What is expected
Write out every record below exactly as given. Leave the pictures out.

Page-level text extractions
■ ■ ■

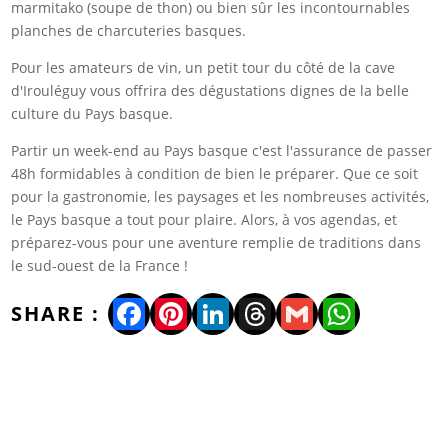
marmitako (soupe de thon) ou bien sûr les incontournables
planches de charcuteries basques.
Pour les amateurs de vin, un petit tour du côté de la cave
d'Irouléguy vous offrira des dégustations dignes de la belle
culture du Pays basque.
Partir un week-end au Pays basque c'est l'assurance de passer
48h formidables à condition de bien le préparer. Que ce soit
pour la gastronomie, les paysages et les nombreuses activités,
le Pays basque a tout pour plaire. Alors, à vos agendas, et
préparez-vous pour une aventure remplie de traditions dans
le sud-ouest de la France !
Facebook
Pinterest
LinkedIn
Threads
Gmail
WhatsA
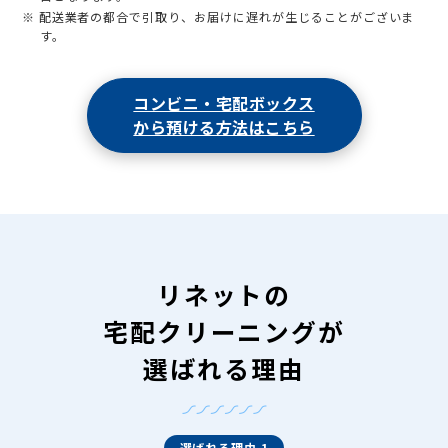
※ 配送業者の都合で引取り、お届けに遅れが生じることがございま
す。
コンビニ・宅配ボックス
から預ける方法はこちら
リネットの
宅配クリーニングが
選ばれる理由
選ばれる理由 1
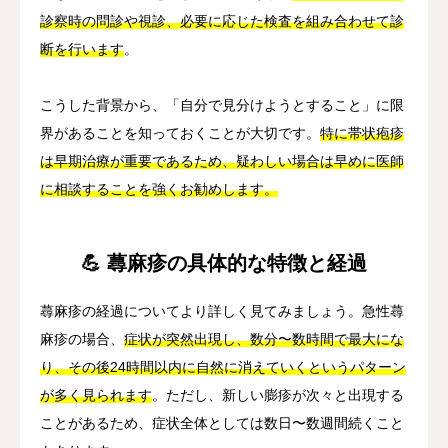
診察時の問診や視診、必要に応じた検査を組み合わせて診
断を行います
。
こうした背景から、「自分で見分けようとすること」に限
界があることを知っておくことが大切です。
特に帯状疱疹
は早期治療が重要であるため、疑わしい場合は早めに医師
に相談することを強くお勧めします。
💪 蕁麻疹の具体的な特徴と経過
蕁麻疹の経過についてより詳しく見てみましょう。急性蕁
麻疹の場合、
症状が突然出現し、数分〜数時間で最大にな
り、その後24時間以内に自然に消えていくというパターン
が多く見られます
。ただし、新しい膨疹が次々と出現する
ことがあるため、症状全体としては数日〜数週間続くこと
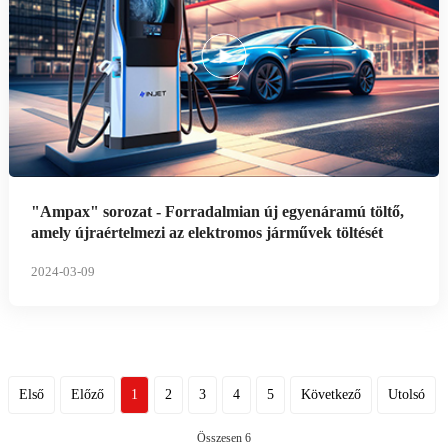
"Ampax" sorozat - Forradalmian új egyenáramú töltő,
amely újraértelmezi az elektromos járművek töltését
2024-03-09
Első
Előző
1
2
3
4
5
Következő
Utolsó
Összesen 6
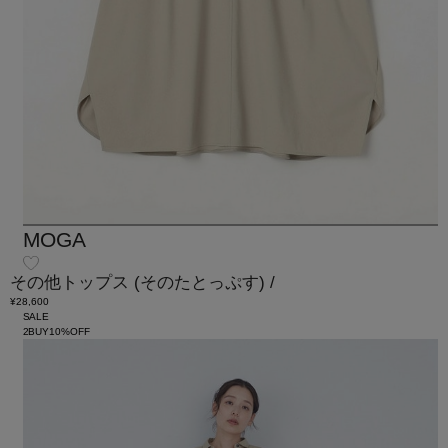
MOGA
その他トップス
(そのたとっぷす)
/
¥28,600
SALE
2BUY10%OFF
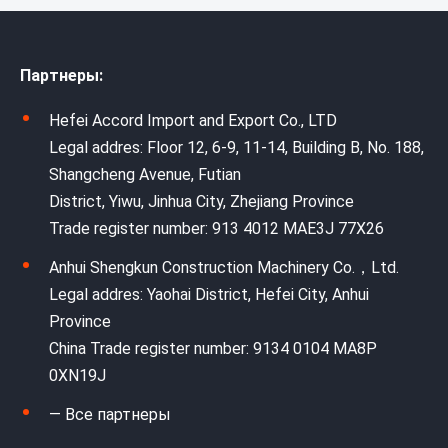
Партнеры:
Hefei Accord Import and Export Co., LTD
Legal addres: Floor 12, 6-9, 11-14, Building B, No. 188,
Shangcheng Avenue, Futian
District, Yiwu, Jinhua City, Zhejiang Province
Trade register number: 913 4012 MAE3J 77X26
Anhui Shengkun Construction Machinery Co.，Ltd.
Legal addres: Yaohai District, Hefei City, Anhui
Province
China Trade register number: 9134 0104 MA8P
0XN19J
— Все партнеры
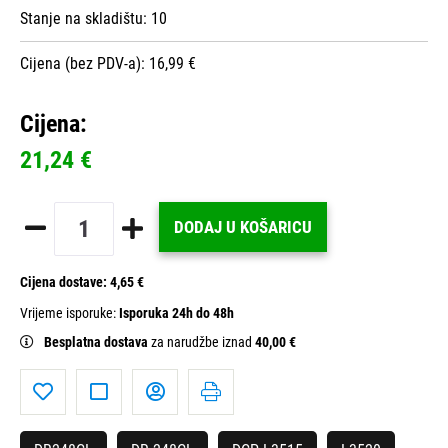
Stanje na skladištu:
10
Cijena (bez PDV-a): 16,99 €
Cijena:
21,24 €
DODAJ U KOŠARICU
Cijena dostave:
4,65 €
Vrijeme isporuke:
Isporuka 24h do 48h
Besplatna dostava
za narudžbe iznad
40,00 €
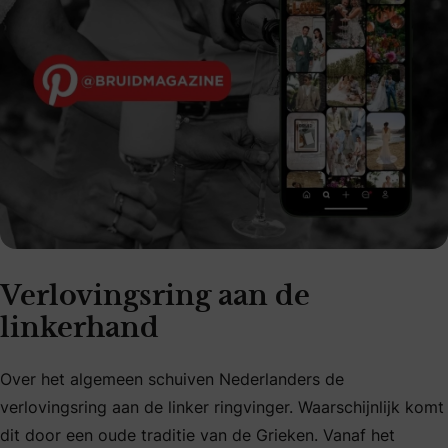
Verlovingsring aan de
linkerhand
Over het algemeen schuiven Nederlanders de
verlovingsring aan de linker ringvinger. Waarschijnlijk komt
dit door een oude traditie van de Grieken. Vanaf het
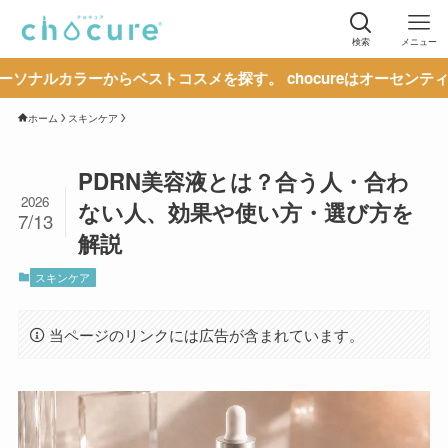
検索
メニュー
からベストコスメを探す。 chocureはオーセンティックな情報
ホーム
スキンケア
PDRN美容液とは？合う人・合わ
2026
ない人、効果や使い方・選び方を
7/13
解説
スキンケア
当ページのリンクには広告が含まれています。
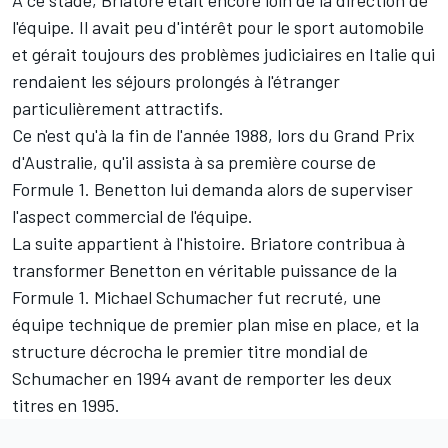
l'équipe. Il avait peu d'intérêt pour le sport automobile
et gérait toujours des problèmes judiciaires en Italie qui
rendaient les séjours prolongés à l'étranger
particulièrement attractifs.
Ce n'est qu'à la fin de l'année 1988, lors du Grand Prix
d'Australie, qu'il assista à sa première course de
Formule 1. Benetton lui demanda alors de superviser
l'aspect commercial de l'équipe.
La suite appartient à l'histoire. Briatore contribua à
transformer Benetton en véritable puissance de la
Formule 1.
Michael Schumacher
fut recruté, une
équipe technique de premier plan mise en place, et la
structure décrocha le premier titre mondial de
Schumacher en 1994 avant de remporter les deux
titres en 1995.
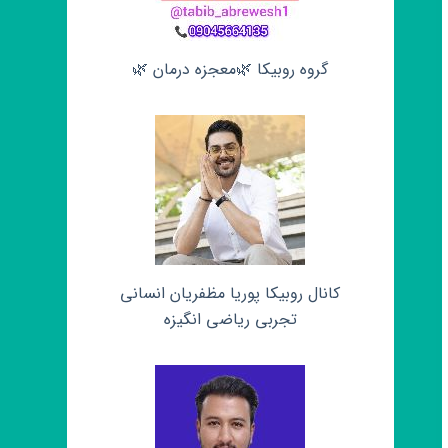
گروه روبیکا 🌿معجزه درمان 🌿
کانال روبیکا پوریا مظفریان انسانی
تجربی ریاضی انگیزه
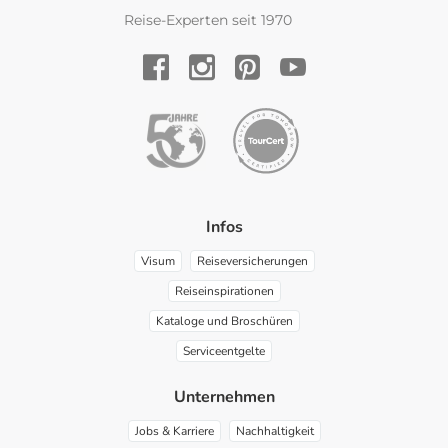
Reise-Experten seit 1970
YouTube
Facebook
Instagram
Pinterest
Infos
Visum
Reiseversicherungen
Reiseinspirationen
Kataloge und Broschüren
Serviceentgelte
Unternehmen
Jobs & Karriere
Nachhaltigkeit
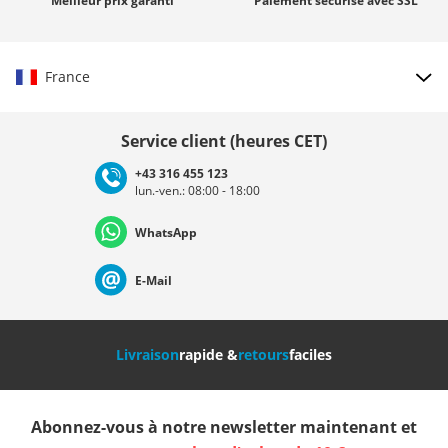
Meilleur prix
garanti
Paiement sécurisé avec
SSL
France
Choisir le pays
Service client (heures CET)
+43 316 455 123
lun.-ven.: 08:00 - 18:00
Deutschland
Österreich
Schweiz (Deutsch)
WhatsApp
Suisse (Français)
Svizzera (Italiano)
France
E-Mail
Nederland
Italia (Italiano)
Italien (Deutsch)
Livraison
rapide &
retours
faciles
España
Suomi
United Kingdom
Abonnez-vous à notre newsletter maintenant et
Sverige
Slovenija
België (Nederlands)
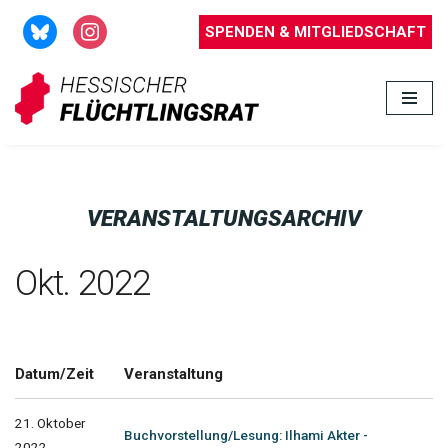
SPENDEN & MITGLIEDSCHAFT
Zum
Inhalt
springen
VERANSTALTUNGSARCHIV
Okt. 2022
Datum/Zeit
Veranstaltung
21. Oktober
Buchvorstellung/Lesung: Ilhami Akter -
2022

■ ■ ■

Answer section
marmitako (soupe de thon) ou bien sûr les incontournables
planches de charcuteries basques.
Pour les amateurs de vin, un petit tour du côté de la cave
d'Irouléguy vous offrira des dégustations dignes de la belle
culture du Pays basque.
Partir un week-end au Pays basque c'est l'assurance de passer
48h formidables à condition de bien le préparer. Que ce soit
pour la gastronomie, les paysages et les nombreuses activités,
le Pays basque a tout pour plaire. Alors, à vos agendas, et
préparez-vous pour une aventure remplie de traditions dans
le sud-ouest de la France !
Facebook
Pinterest
LinkedIn
Threads
Gmail
WhatsA
※ 配送業者の都合で引取り、お届けに遅れが生じることがございま
す。
コンビニ・宅配ボックス
から預ける方法はこちら
リネットの
宅配クリーニングが
選ばれる理由
選ばれる理由 1
診察時の問診や視診、必要に応じた検査を組み合わせて診
断を行います
。
こうした背景から、「自分で見分けようとすること」に限
界があることを知っておくことが大切です。
特に帯状疱疹
は早期治療が重要であるため、疑わしい場合は早めに医師
に相談することを強くお勧めします。
💪 蕁麻疹の具体的な特徴と経過
蕁麻疹の経過についてより詳しく見てみましょう。急性蕁
麻疹の場合、
症状が突然出現し、数分〜数時間で最大にな
り、その後24時間以内に自然に消えていくというパターン
が多く見られます
。ただし、新しい膨疹が次々と出現する
ことがあるため、症状全体としては数日〜数週間続くこと
"Ampax" sorozat - Forradalmian új egyenáramú töltő,
amely újraértelmezi az elektromos járművek töltését
2024-03-09
Első
Előző
1
2
3
4
5
Következő
Utolsó
Összesen 6
MOGA
その他トップス
(そのたとっぷす)
/
¥28,600
SALE
2BUY10%OFF
Партнеры:
Hefei Accord Import and Export Co., LTD
Legal addres: Floor 12, 6-9, 11-14, Building B, No. 188,
Shangcheng Avenue, Futian
District, Yiwu, Jinhua City, Zhejiang Province
Trade register number: 913 4012 MAE3J 77X26
Anhui Shengkun Construction Machinery Co.，Ltd.
Legal addres: Yaohai District, Hefei City, Anhui
Province
China Trade register number: 9134 0104 MA8P
0XN19J
— Все партнеры
Stanje na skladištu:
10
Cijena (bez PDV-a): 16,99 €
Cijena:
21,24 €
DODAJ U KOŠARICU
Cijena dostave:
4,65 €
Vrijeme isporuke:
Isporuka 24h do 48h
Besplatna dostava
za narudžbe iznad
40,00 €
Verlovingsring aan de
linkerhand
Over het algemeen schuiven Nederlanders de
verlovingsring aan de linker ringvinger. Waarschijnlijk komt
dit door een oude traditie van de Grieken. Vanaf het
検索
メニュー
からベストコスメを探す。 chocureはオーセンティックな情報
ホーム
スキンケア
PDRN美容液とは？合う人・合わ
2026
ない人、効果や使い方・選び方を
7/13
解説
スキンケア
当ページのリンクには広告が含まれています。
l'équipe. Il avait peu d'intérêt pour le sport automobile
et gérait toujours des problèmes judiciaires en Italie qui
rendaient les séjours prolongés à l'étranger
particulièrement attractifs.
Ce n'est qu'à la fin de l'année 1988, lors du Grand Prix
d'Australie, qu'il assista à sa première course de
Formule 1. Benetton lui demanda alors de superviser
l'aspect commercial de l'équipe.
La suite appartient à l'histoire. Briatore contribua à
transformer Benetton en véritable puissance de la
Formule 1.
Michael Schumacher
fut recruté, une
équipe technique de premier plan mise en place, et la
structure décrocha le premier titre mondial de
Schumacher en 1994 avant de remporter les deux
titres en 1995.
گروه روبیکا 🌿معجزه درمان 🌿
کانال روبیکا پوریا مظفریان انسانی
تجربی ریاضی انگیزه
Reise-Experten seit 1970
YouTube
Facebook
Instagram
Pinterest
Infos
Visum
Reiseversicherungen
Reiseinspirationen
Kataloge und Broschüren
Serviceentgelte
Unternehmen
Jobs & Karriere
Nachhaltigkeit
Meilleur prix
garanti
Paiement sécurisé avec
SSL
France
Choisir le pays
Service client (heures CET)
+43 316 455 123
lun.-ven.: 08:00 - 18:00
Deutschland
Österreich
Schweiz (Deutsch)
WhatsApp
Suisse (Français)
Svizzera (Italiano)
France
E-Mail
Nederland
Italia (Italiano)
Italien (Deutsch)
Livraison
rapide &
retours
faciles
España
Suomi
United Kingdom
Abonnez-vous à notre newsletter maintenant et
Sverige
Slovenija
België (Nederlands)
SPENDEN & MITGLIEDSCHAFT
Zum
Inhalt
springen
VERANSTALTUNGSARCHIV
Okt. 2022
Datum/Zeit
Veranstaltung
21. Oktober
Buchvorstellung/Lesung: Ilhami Akter -
2022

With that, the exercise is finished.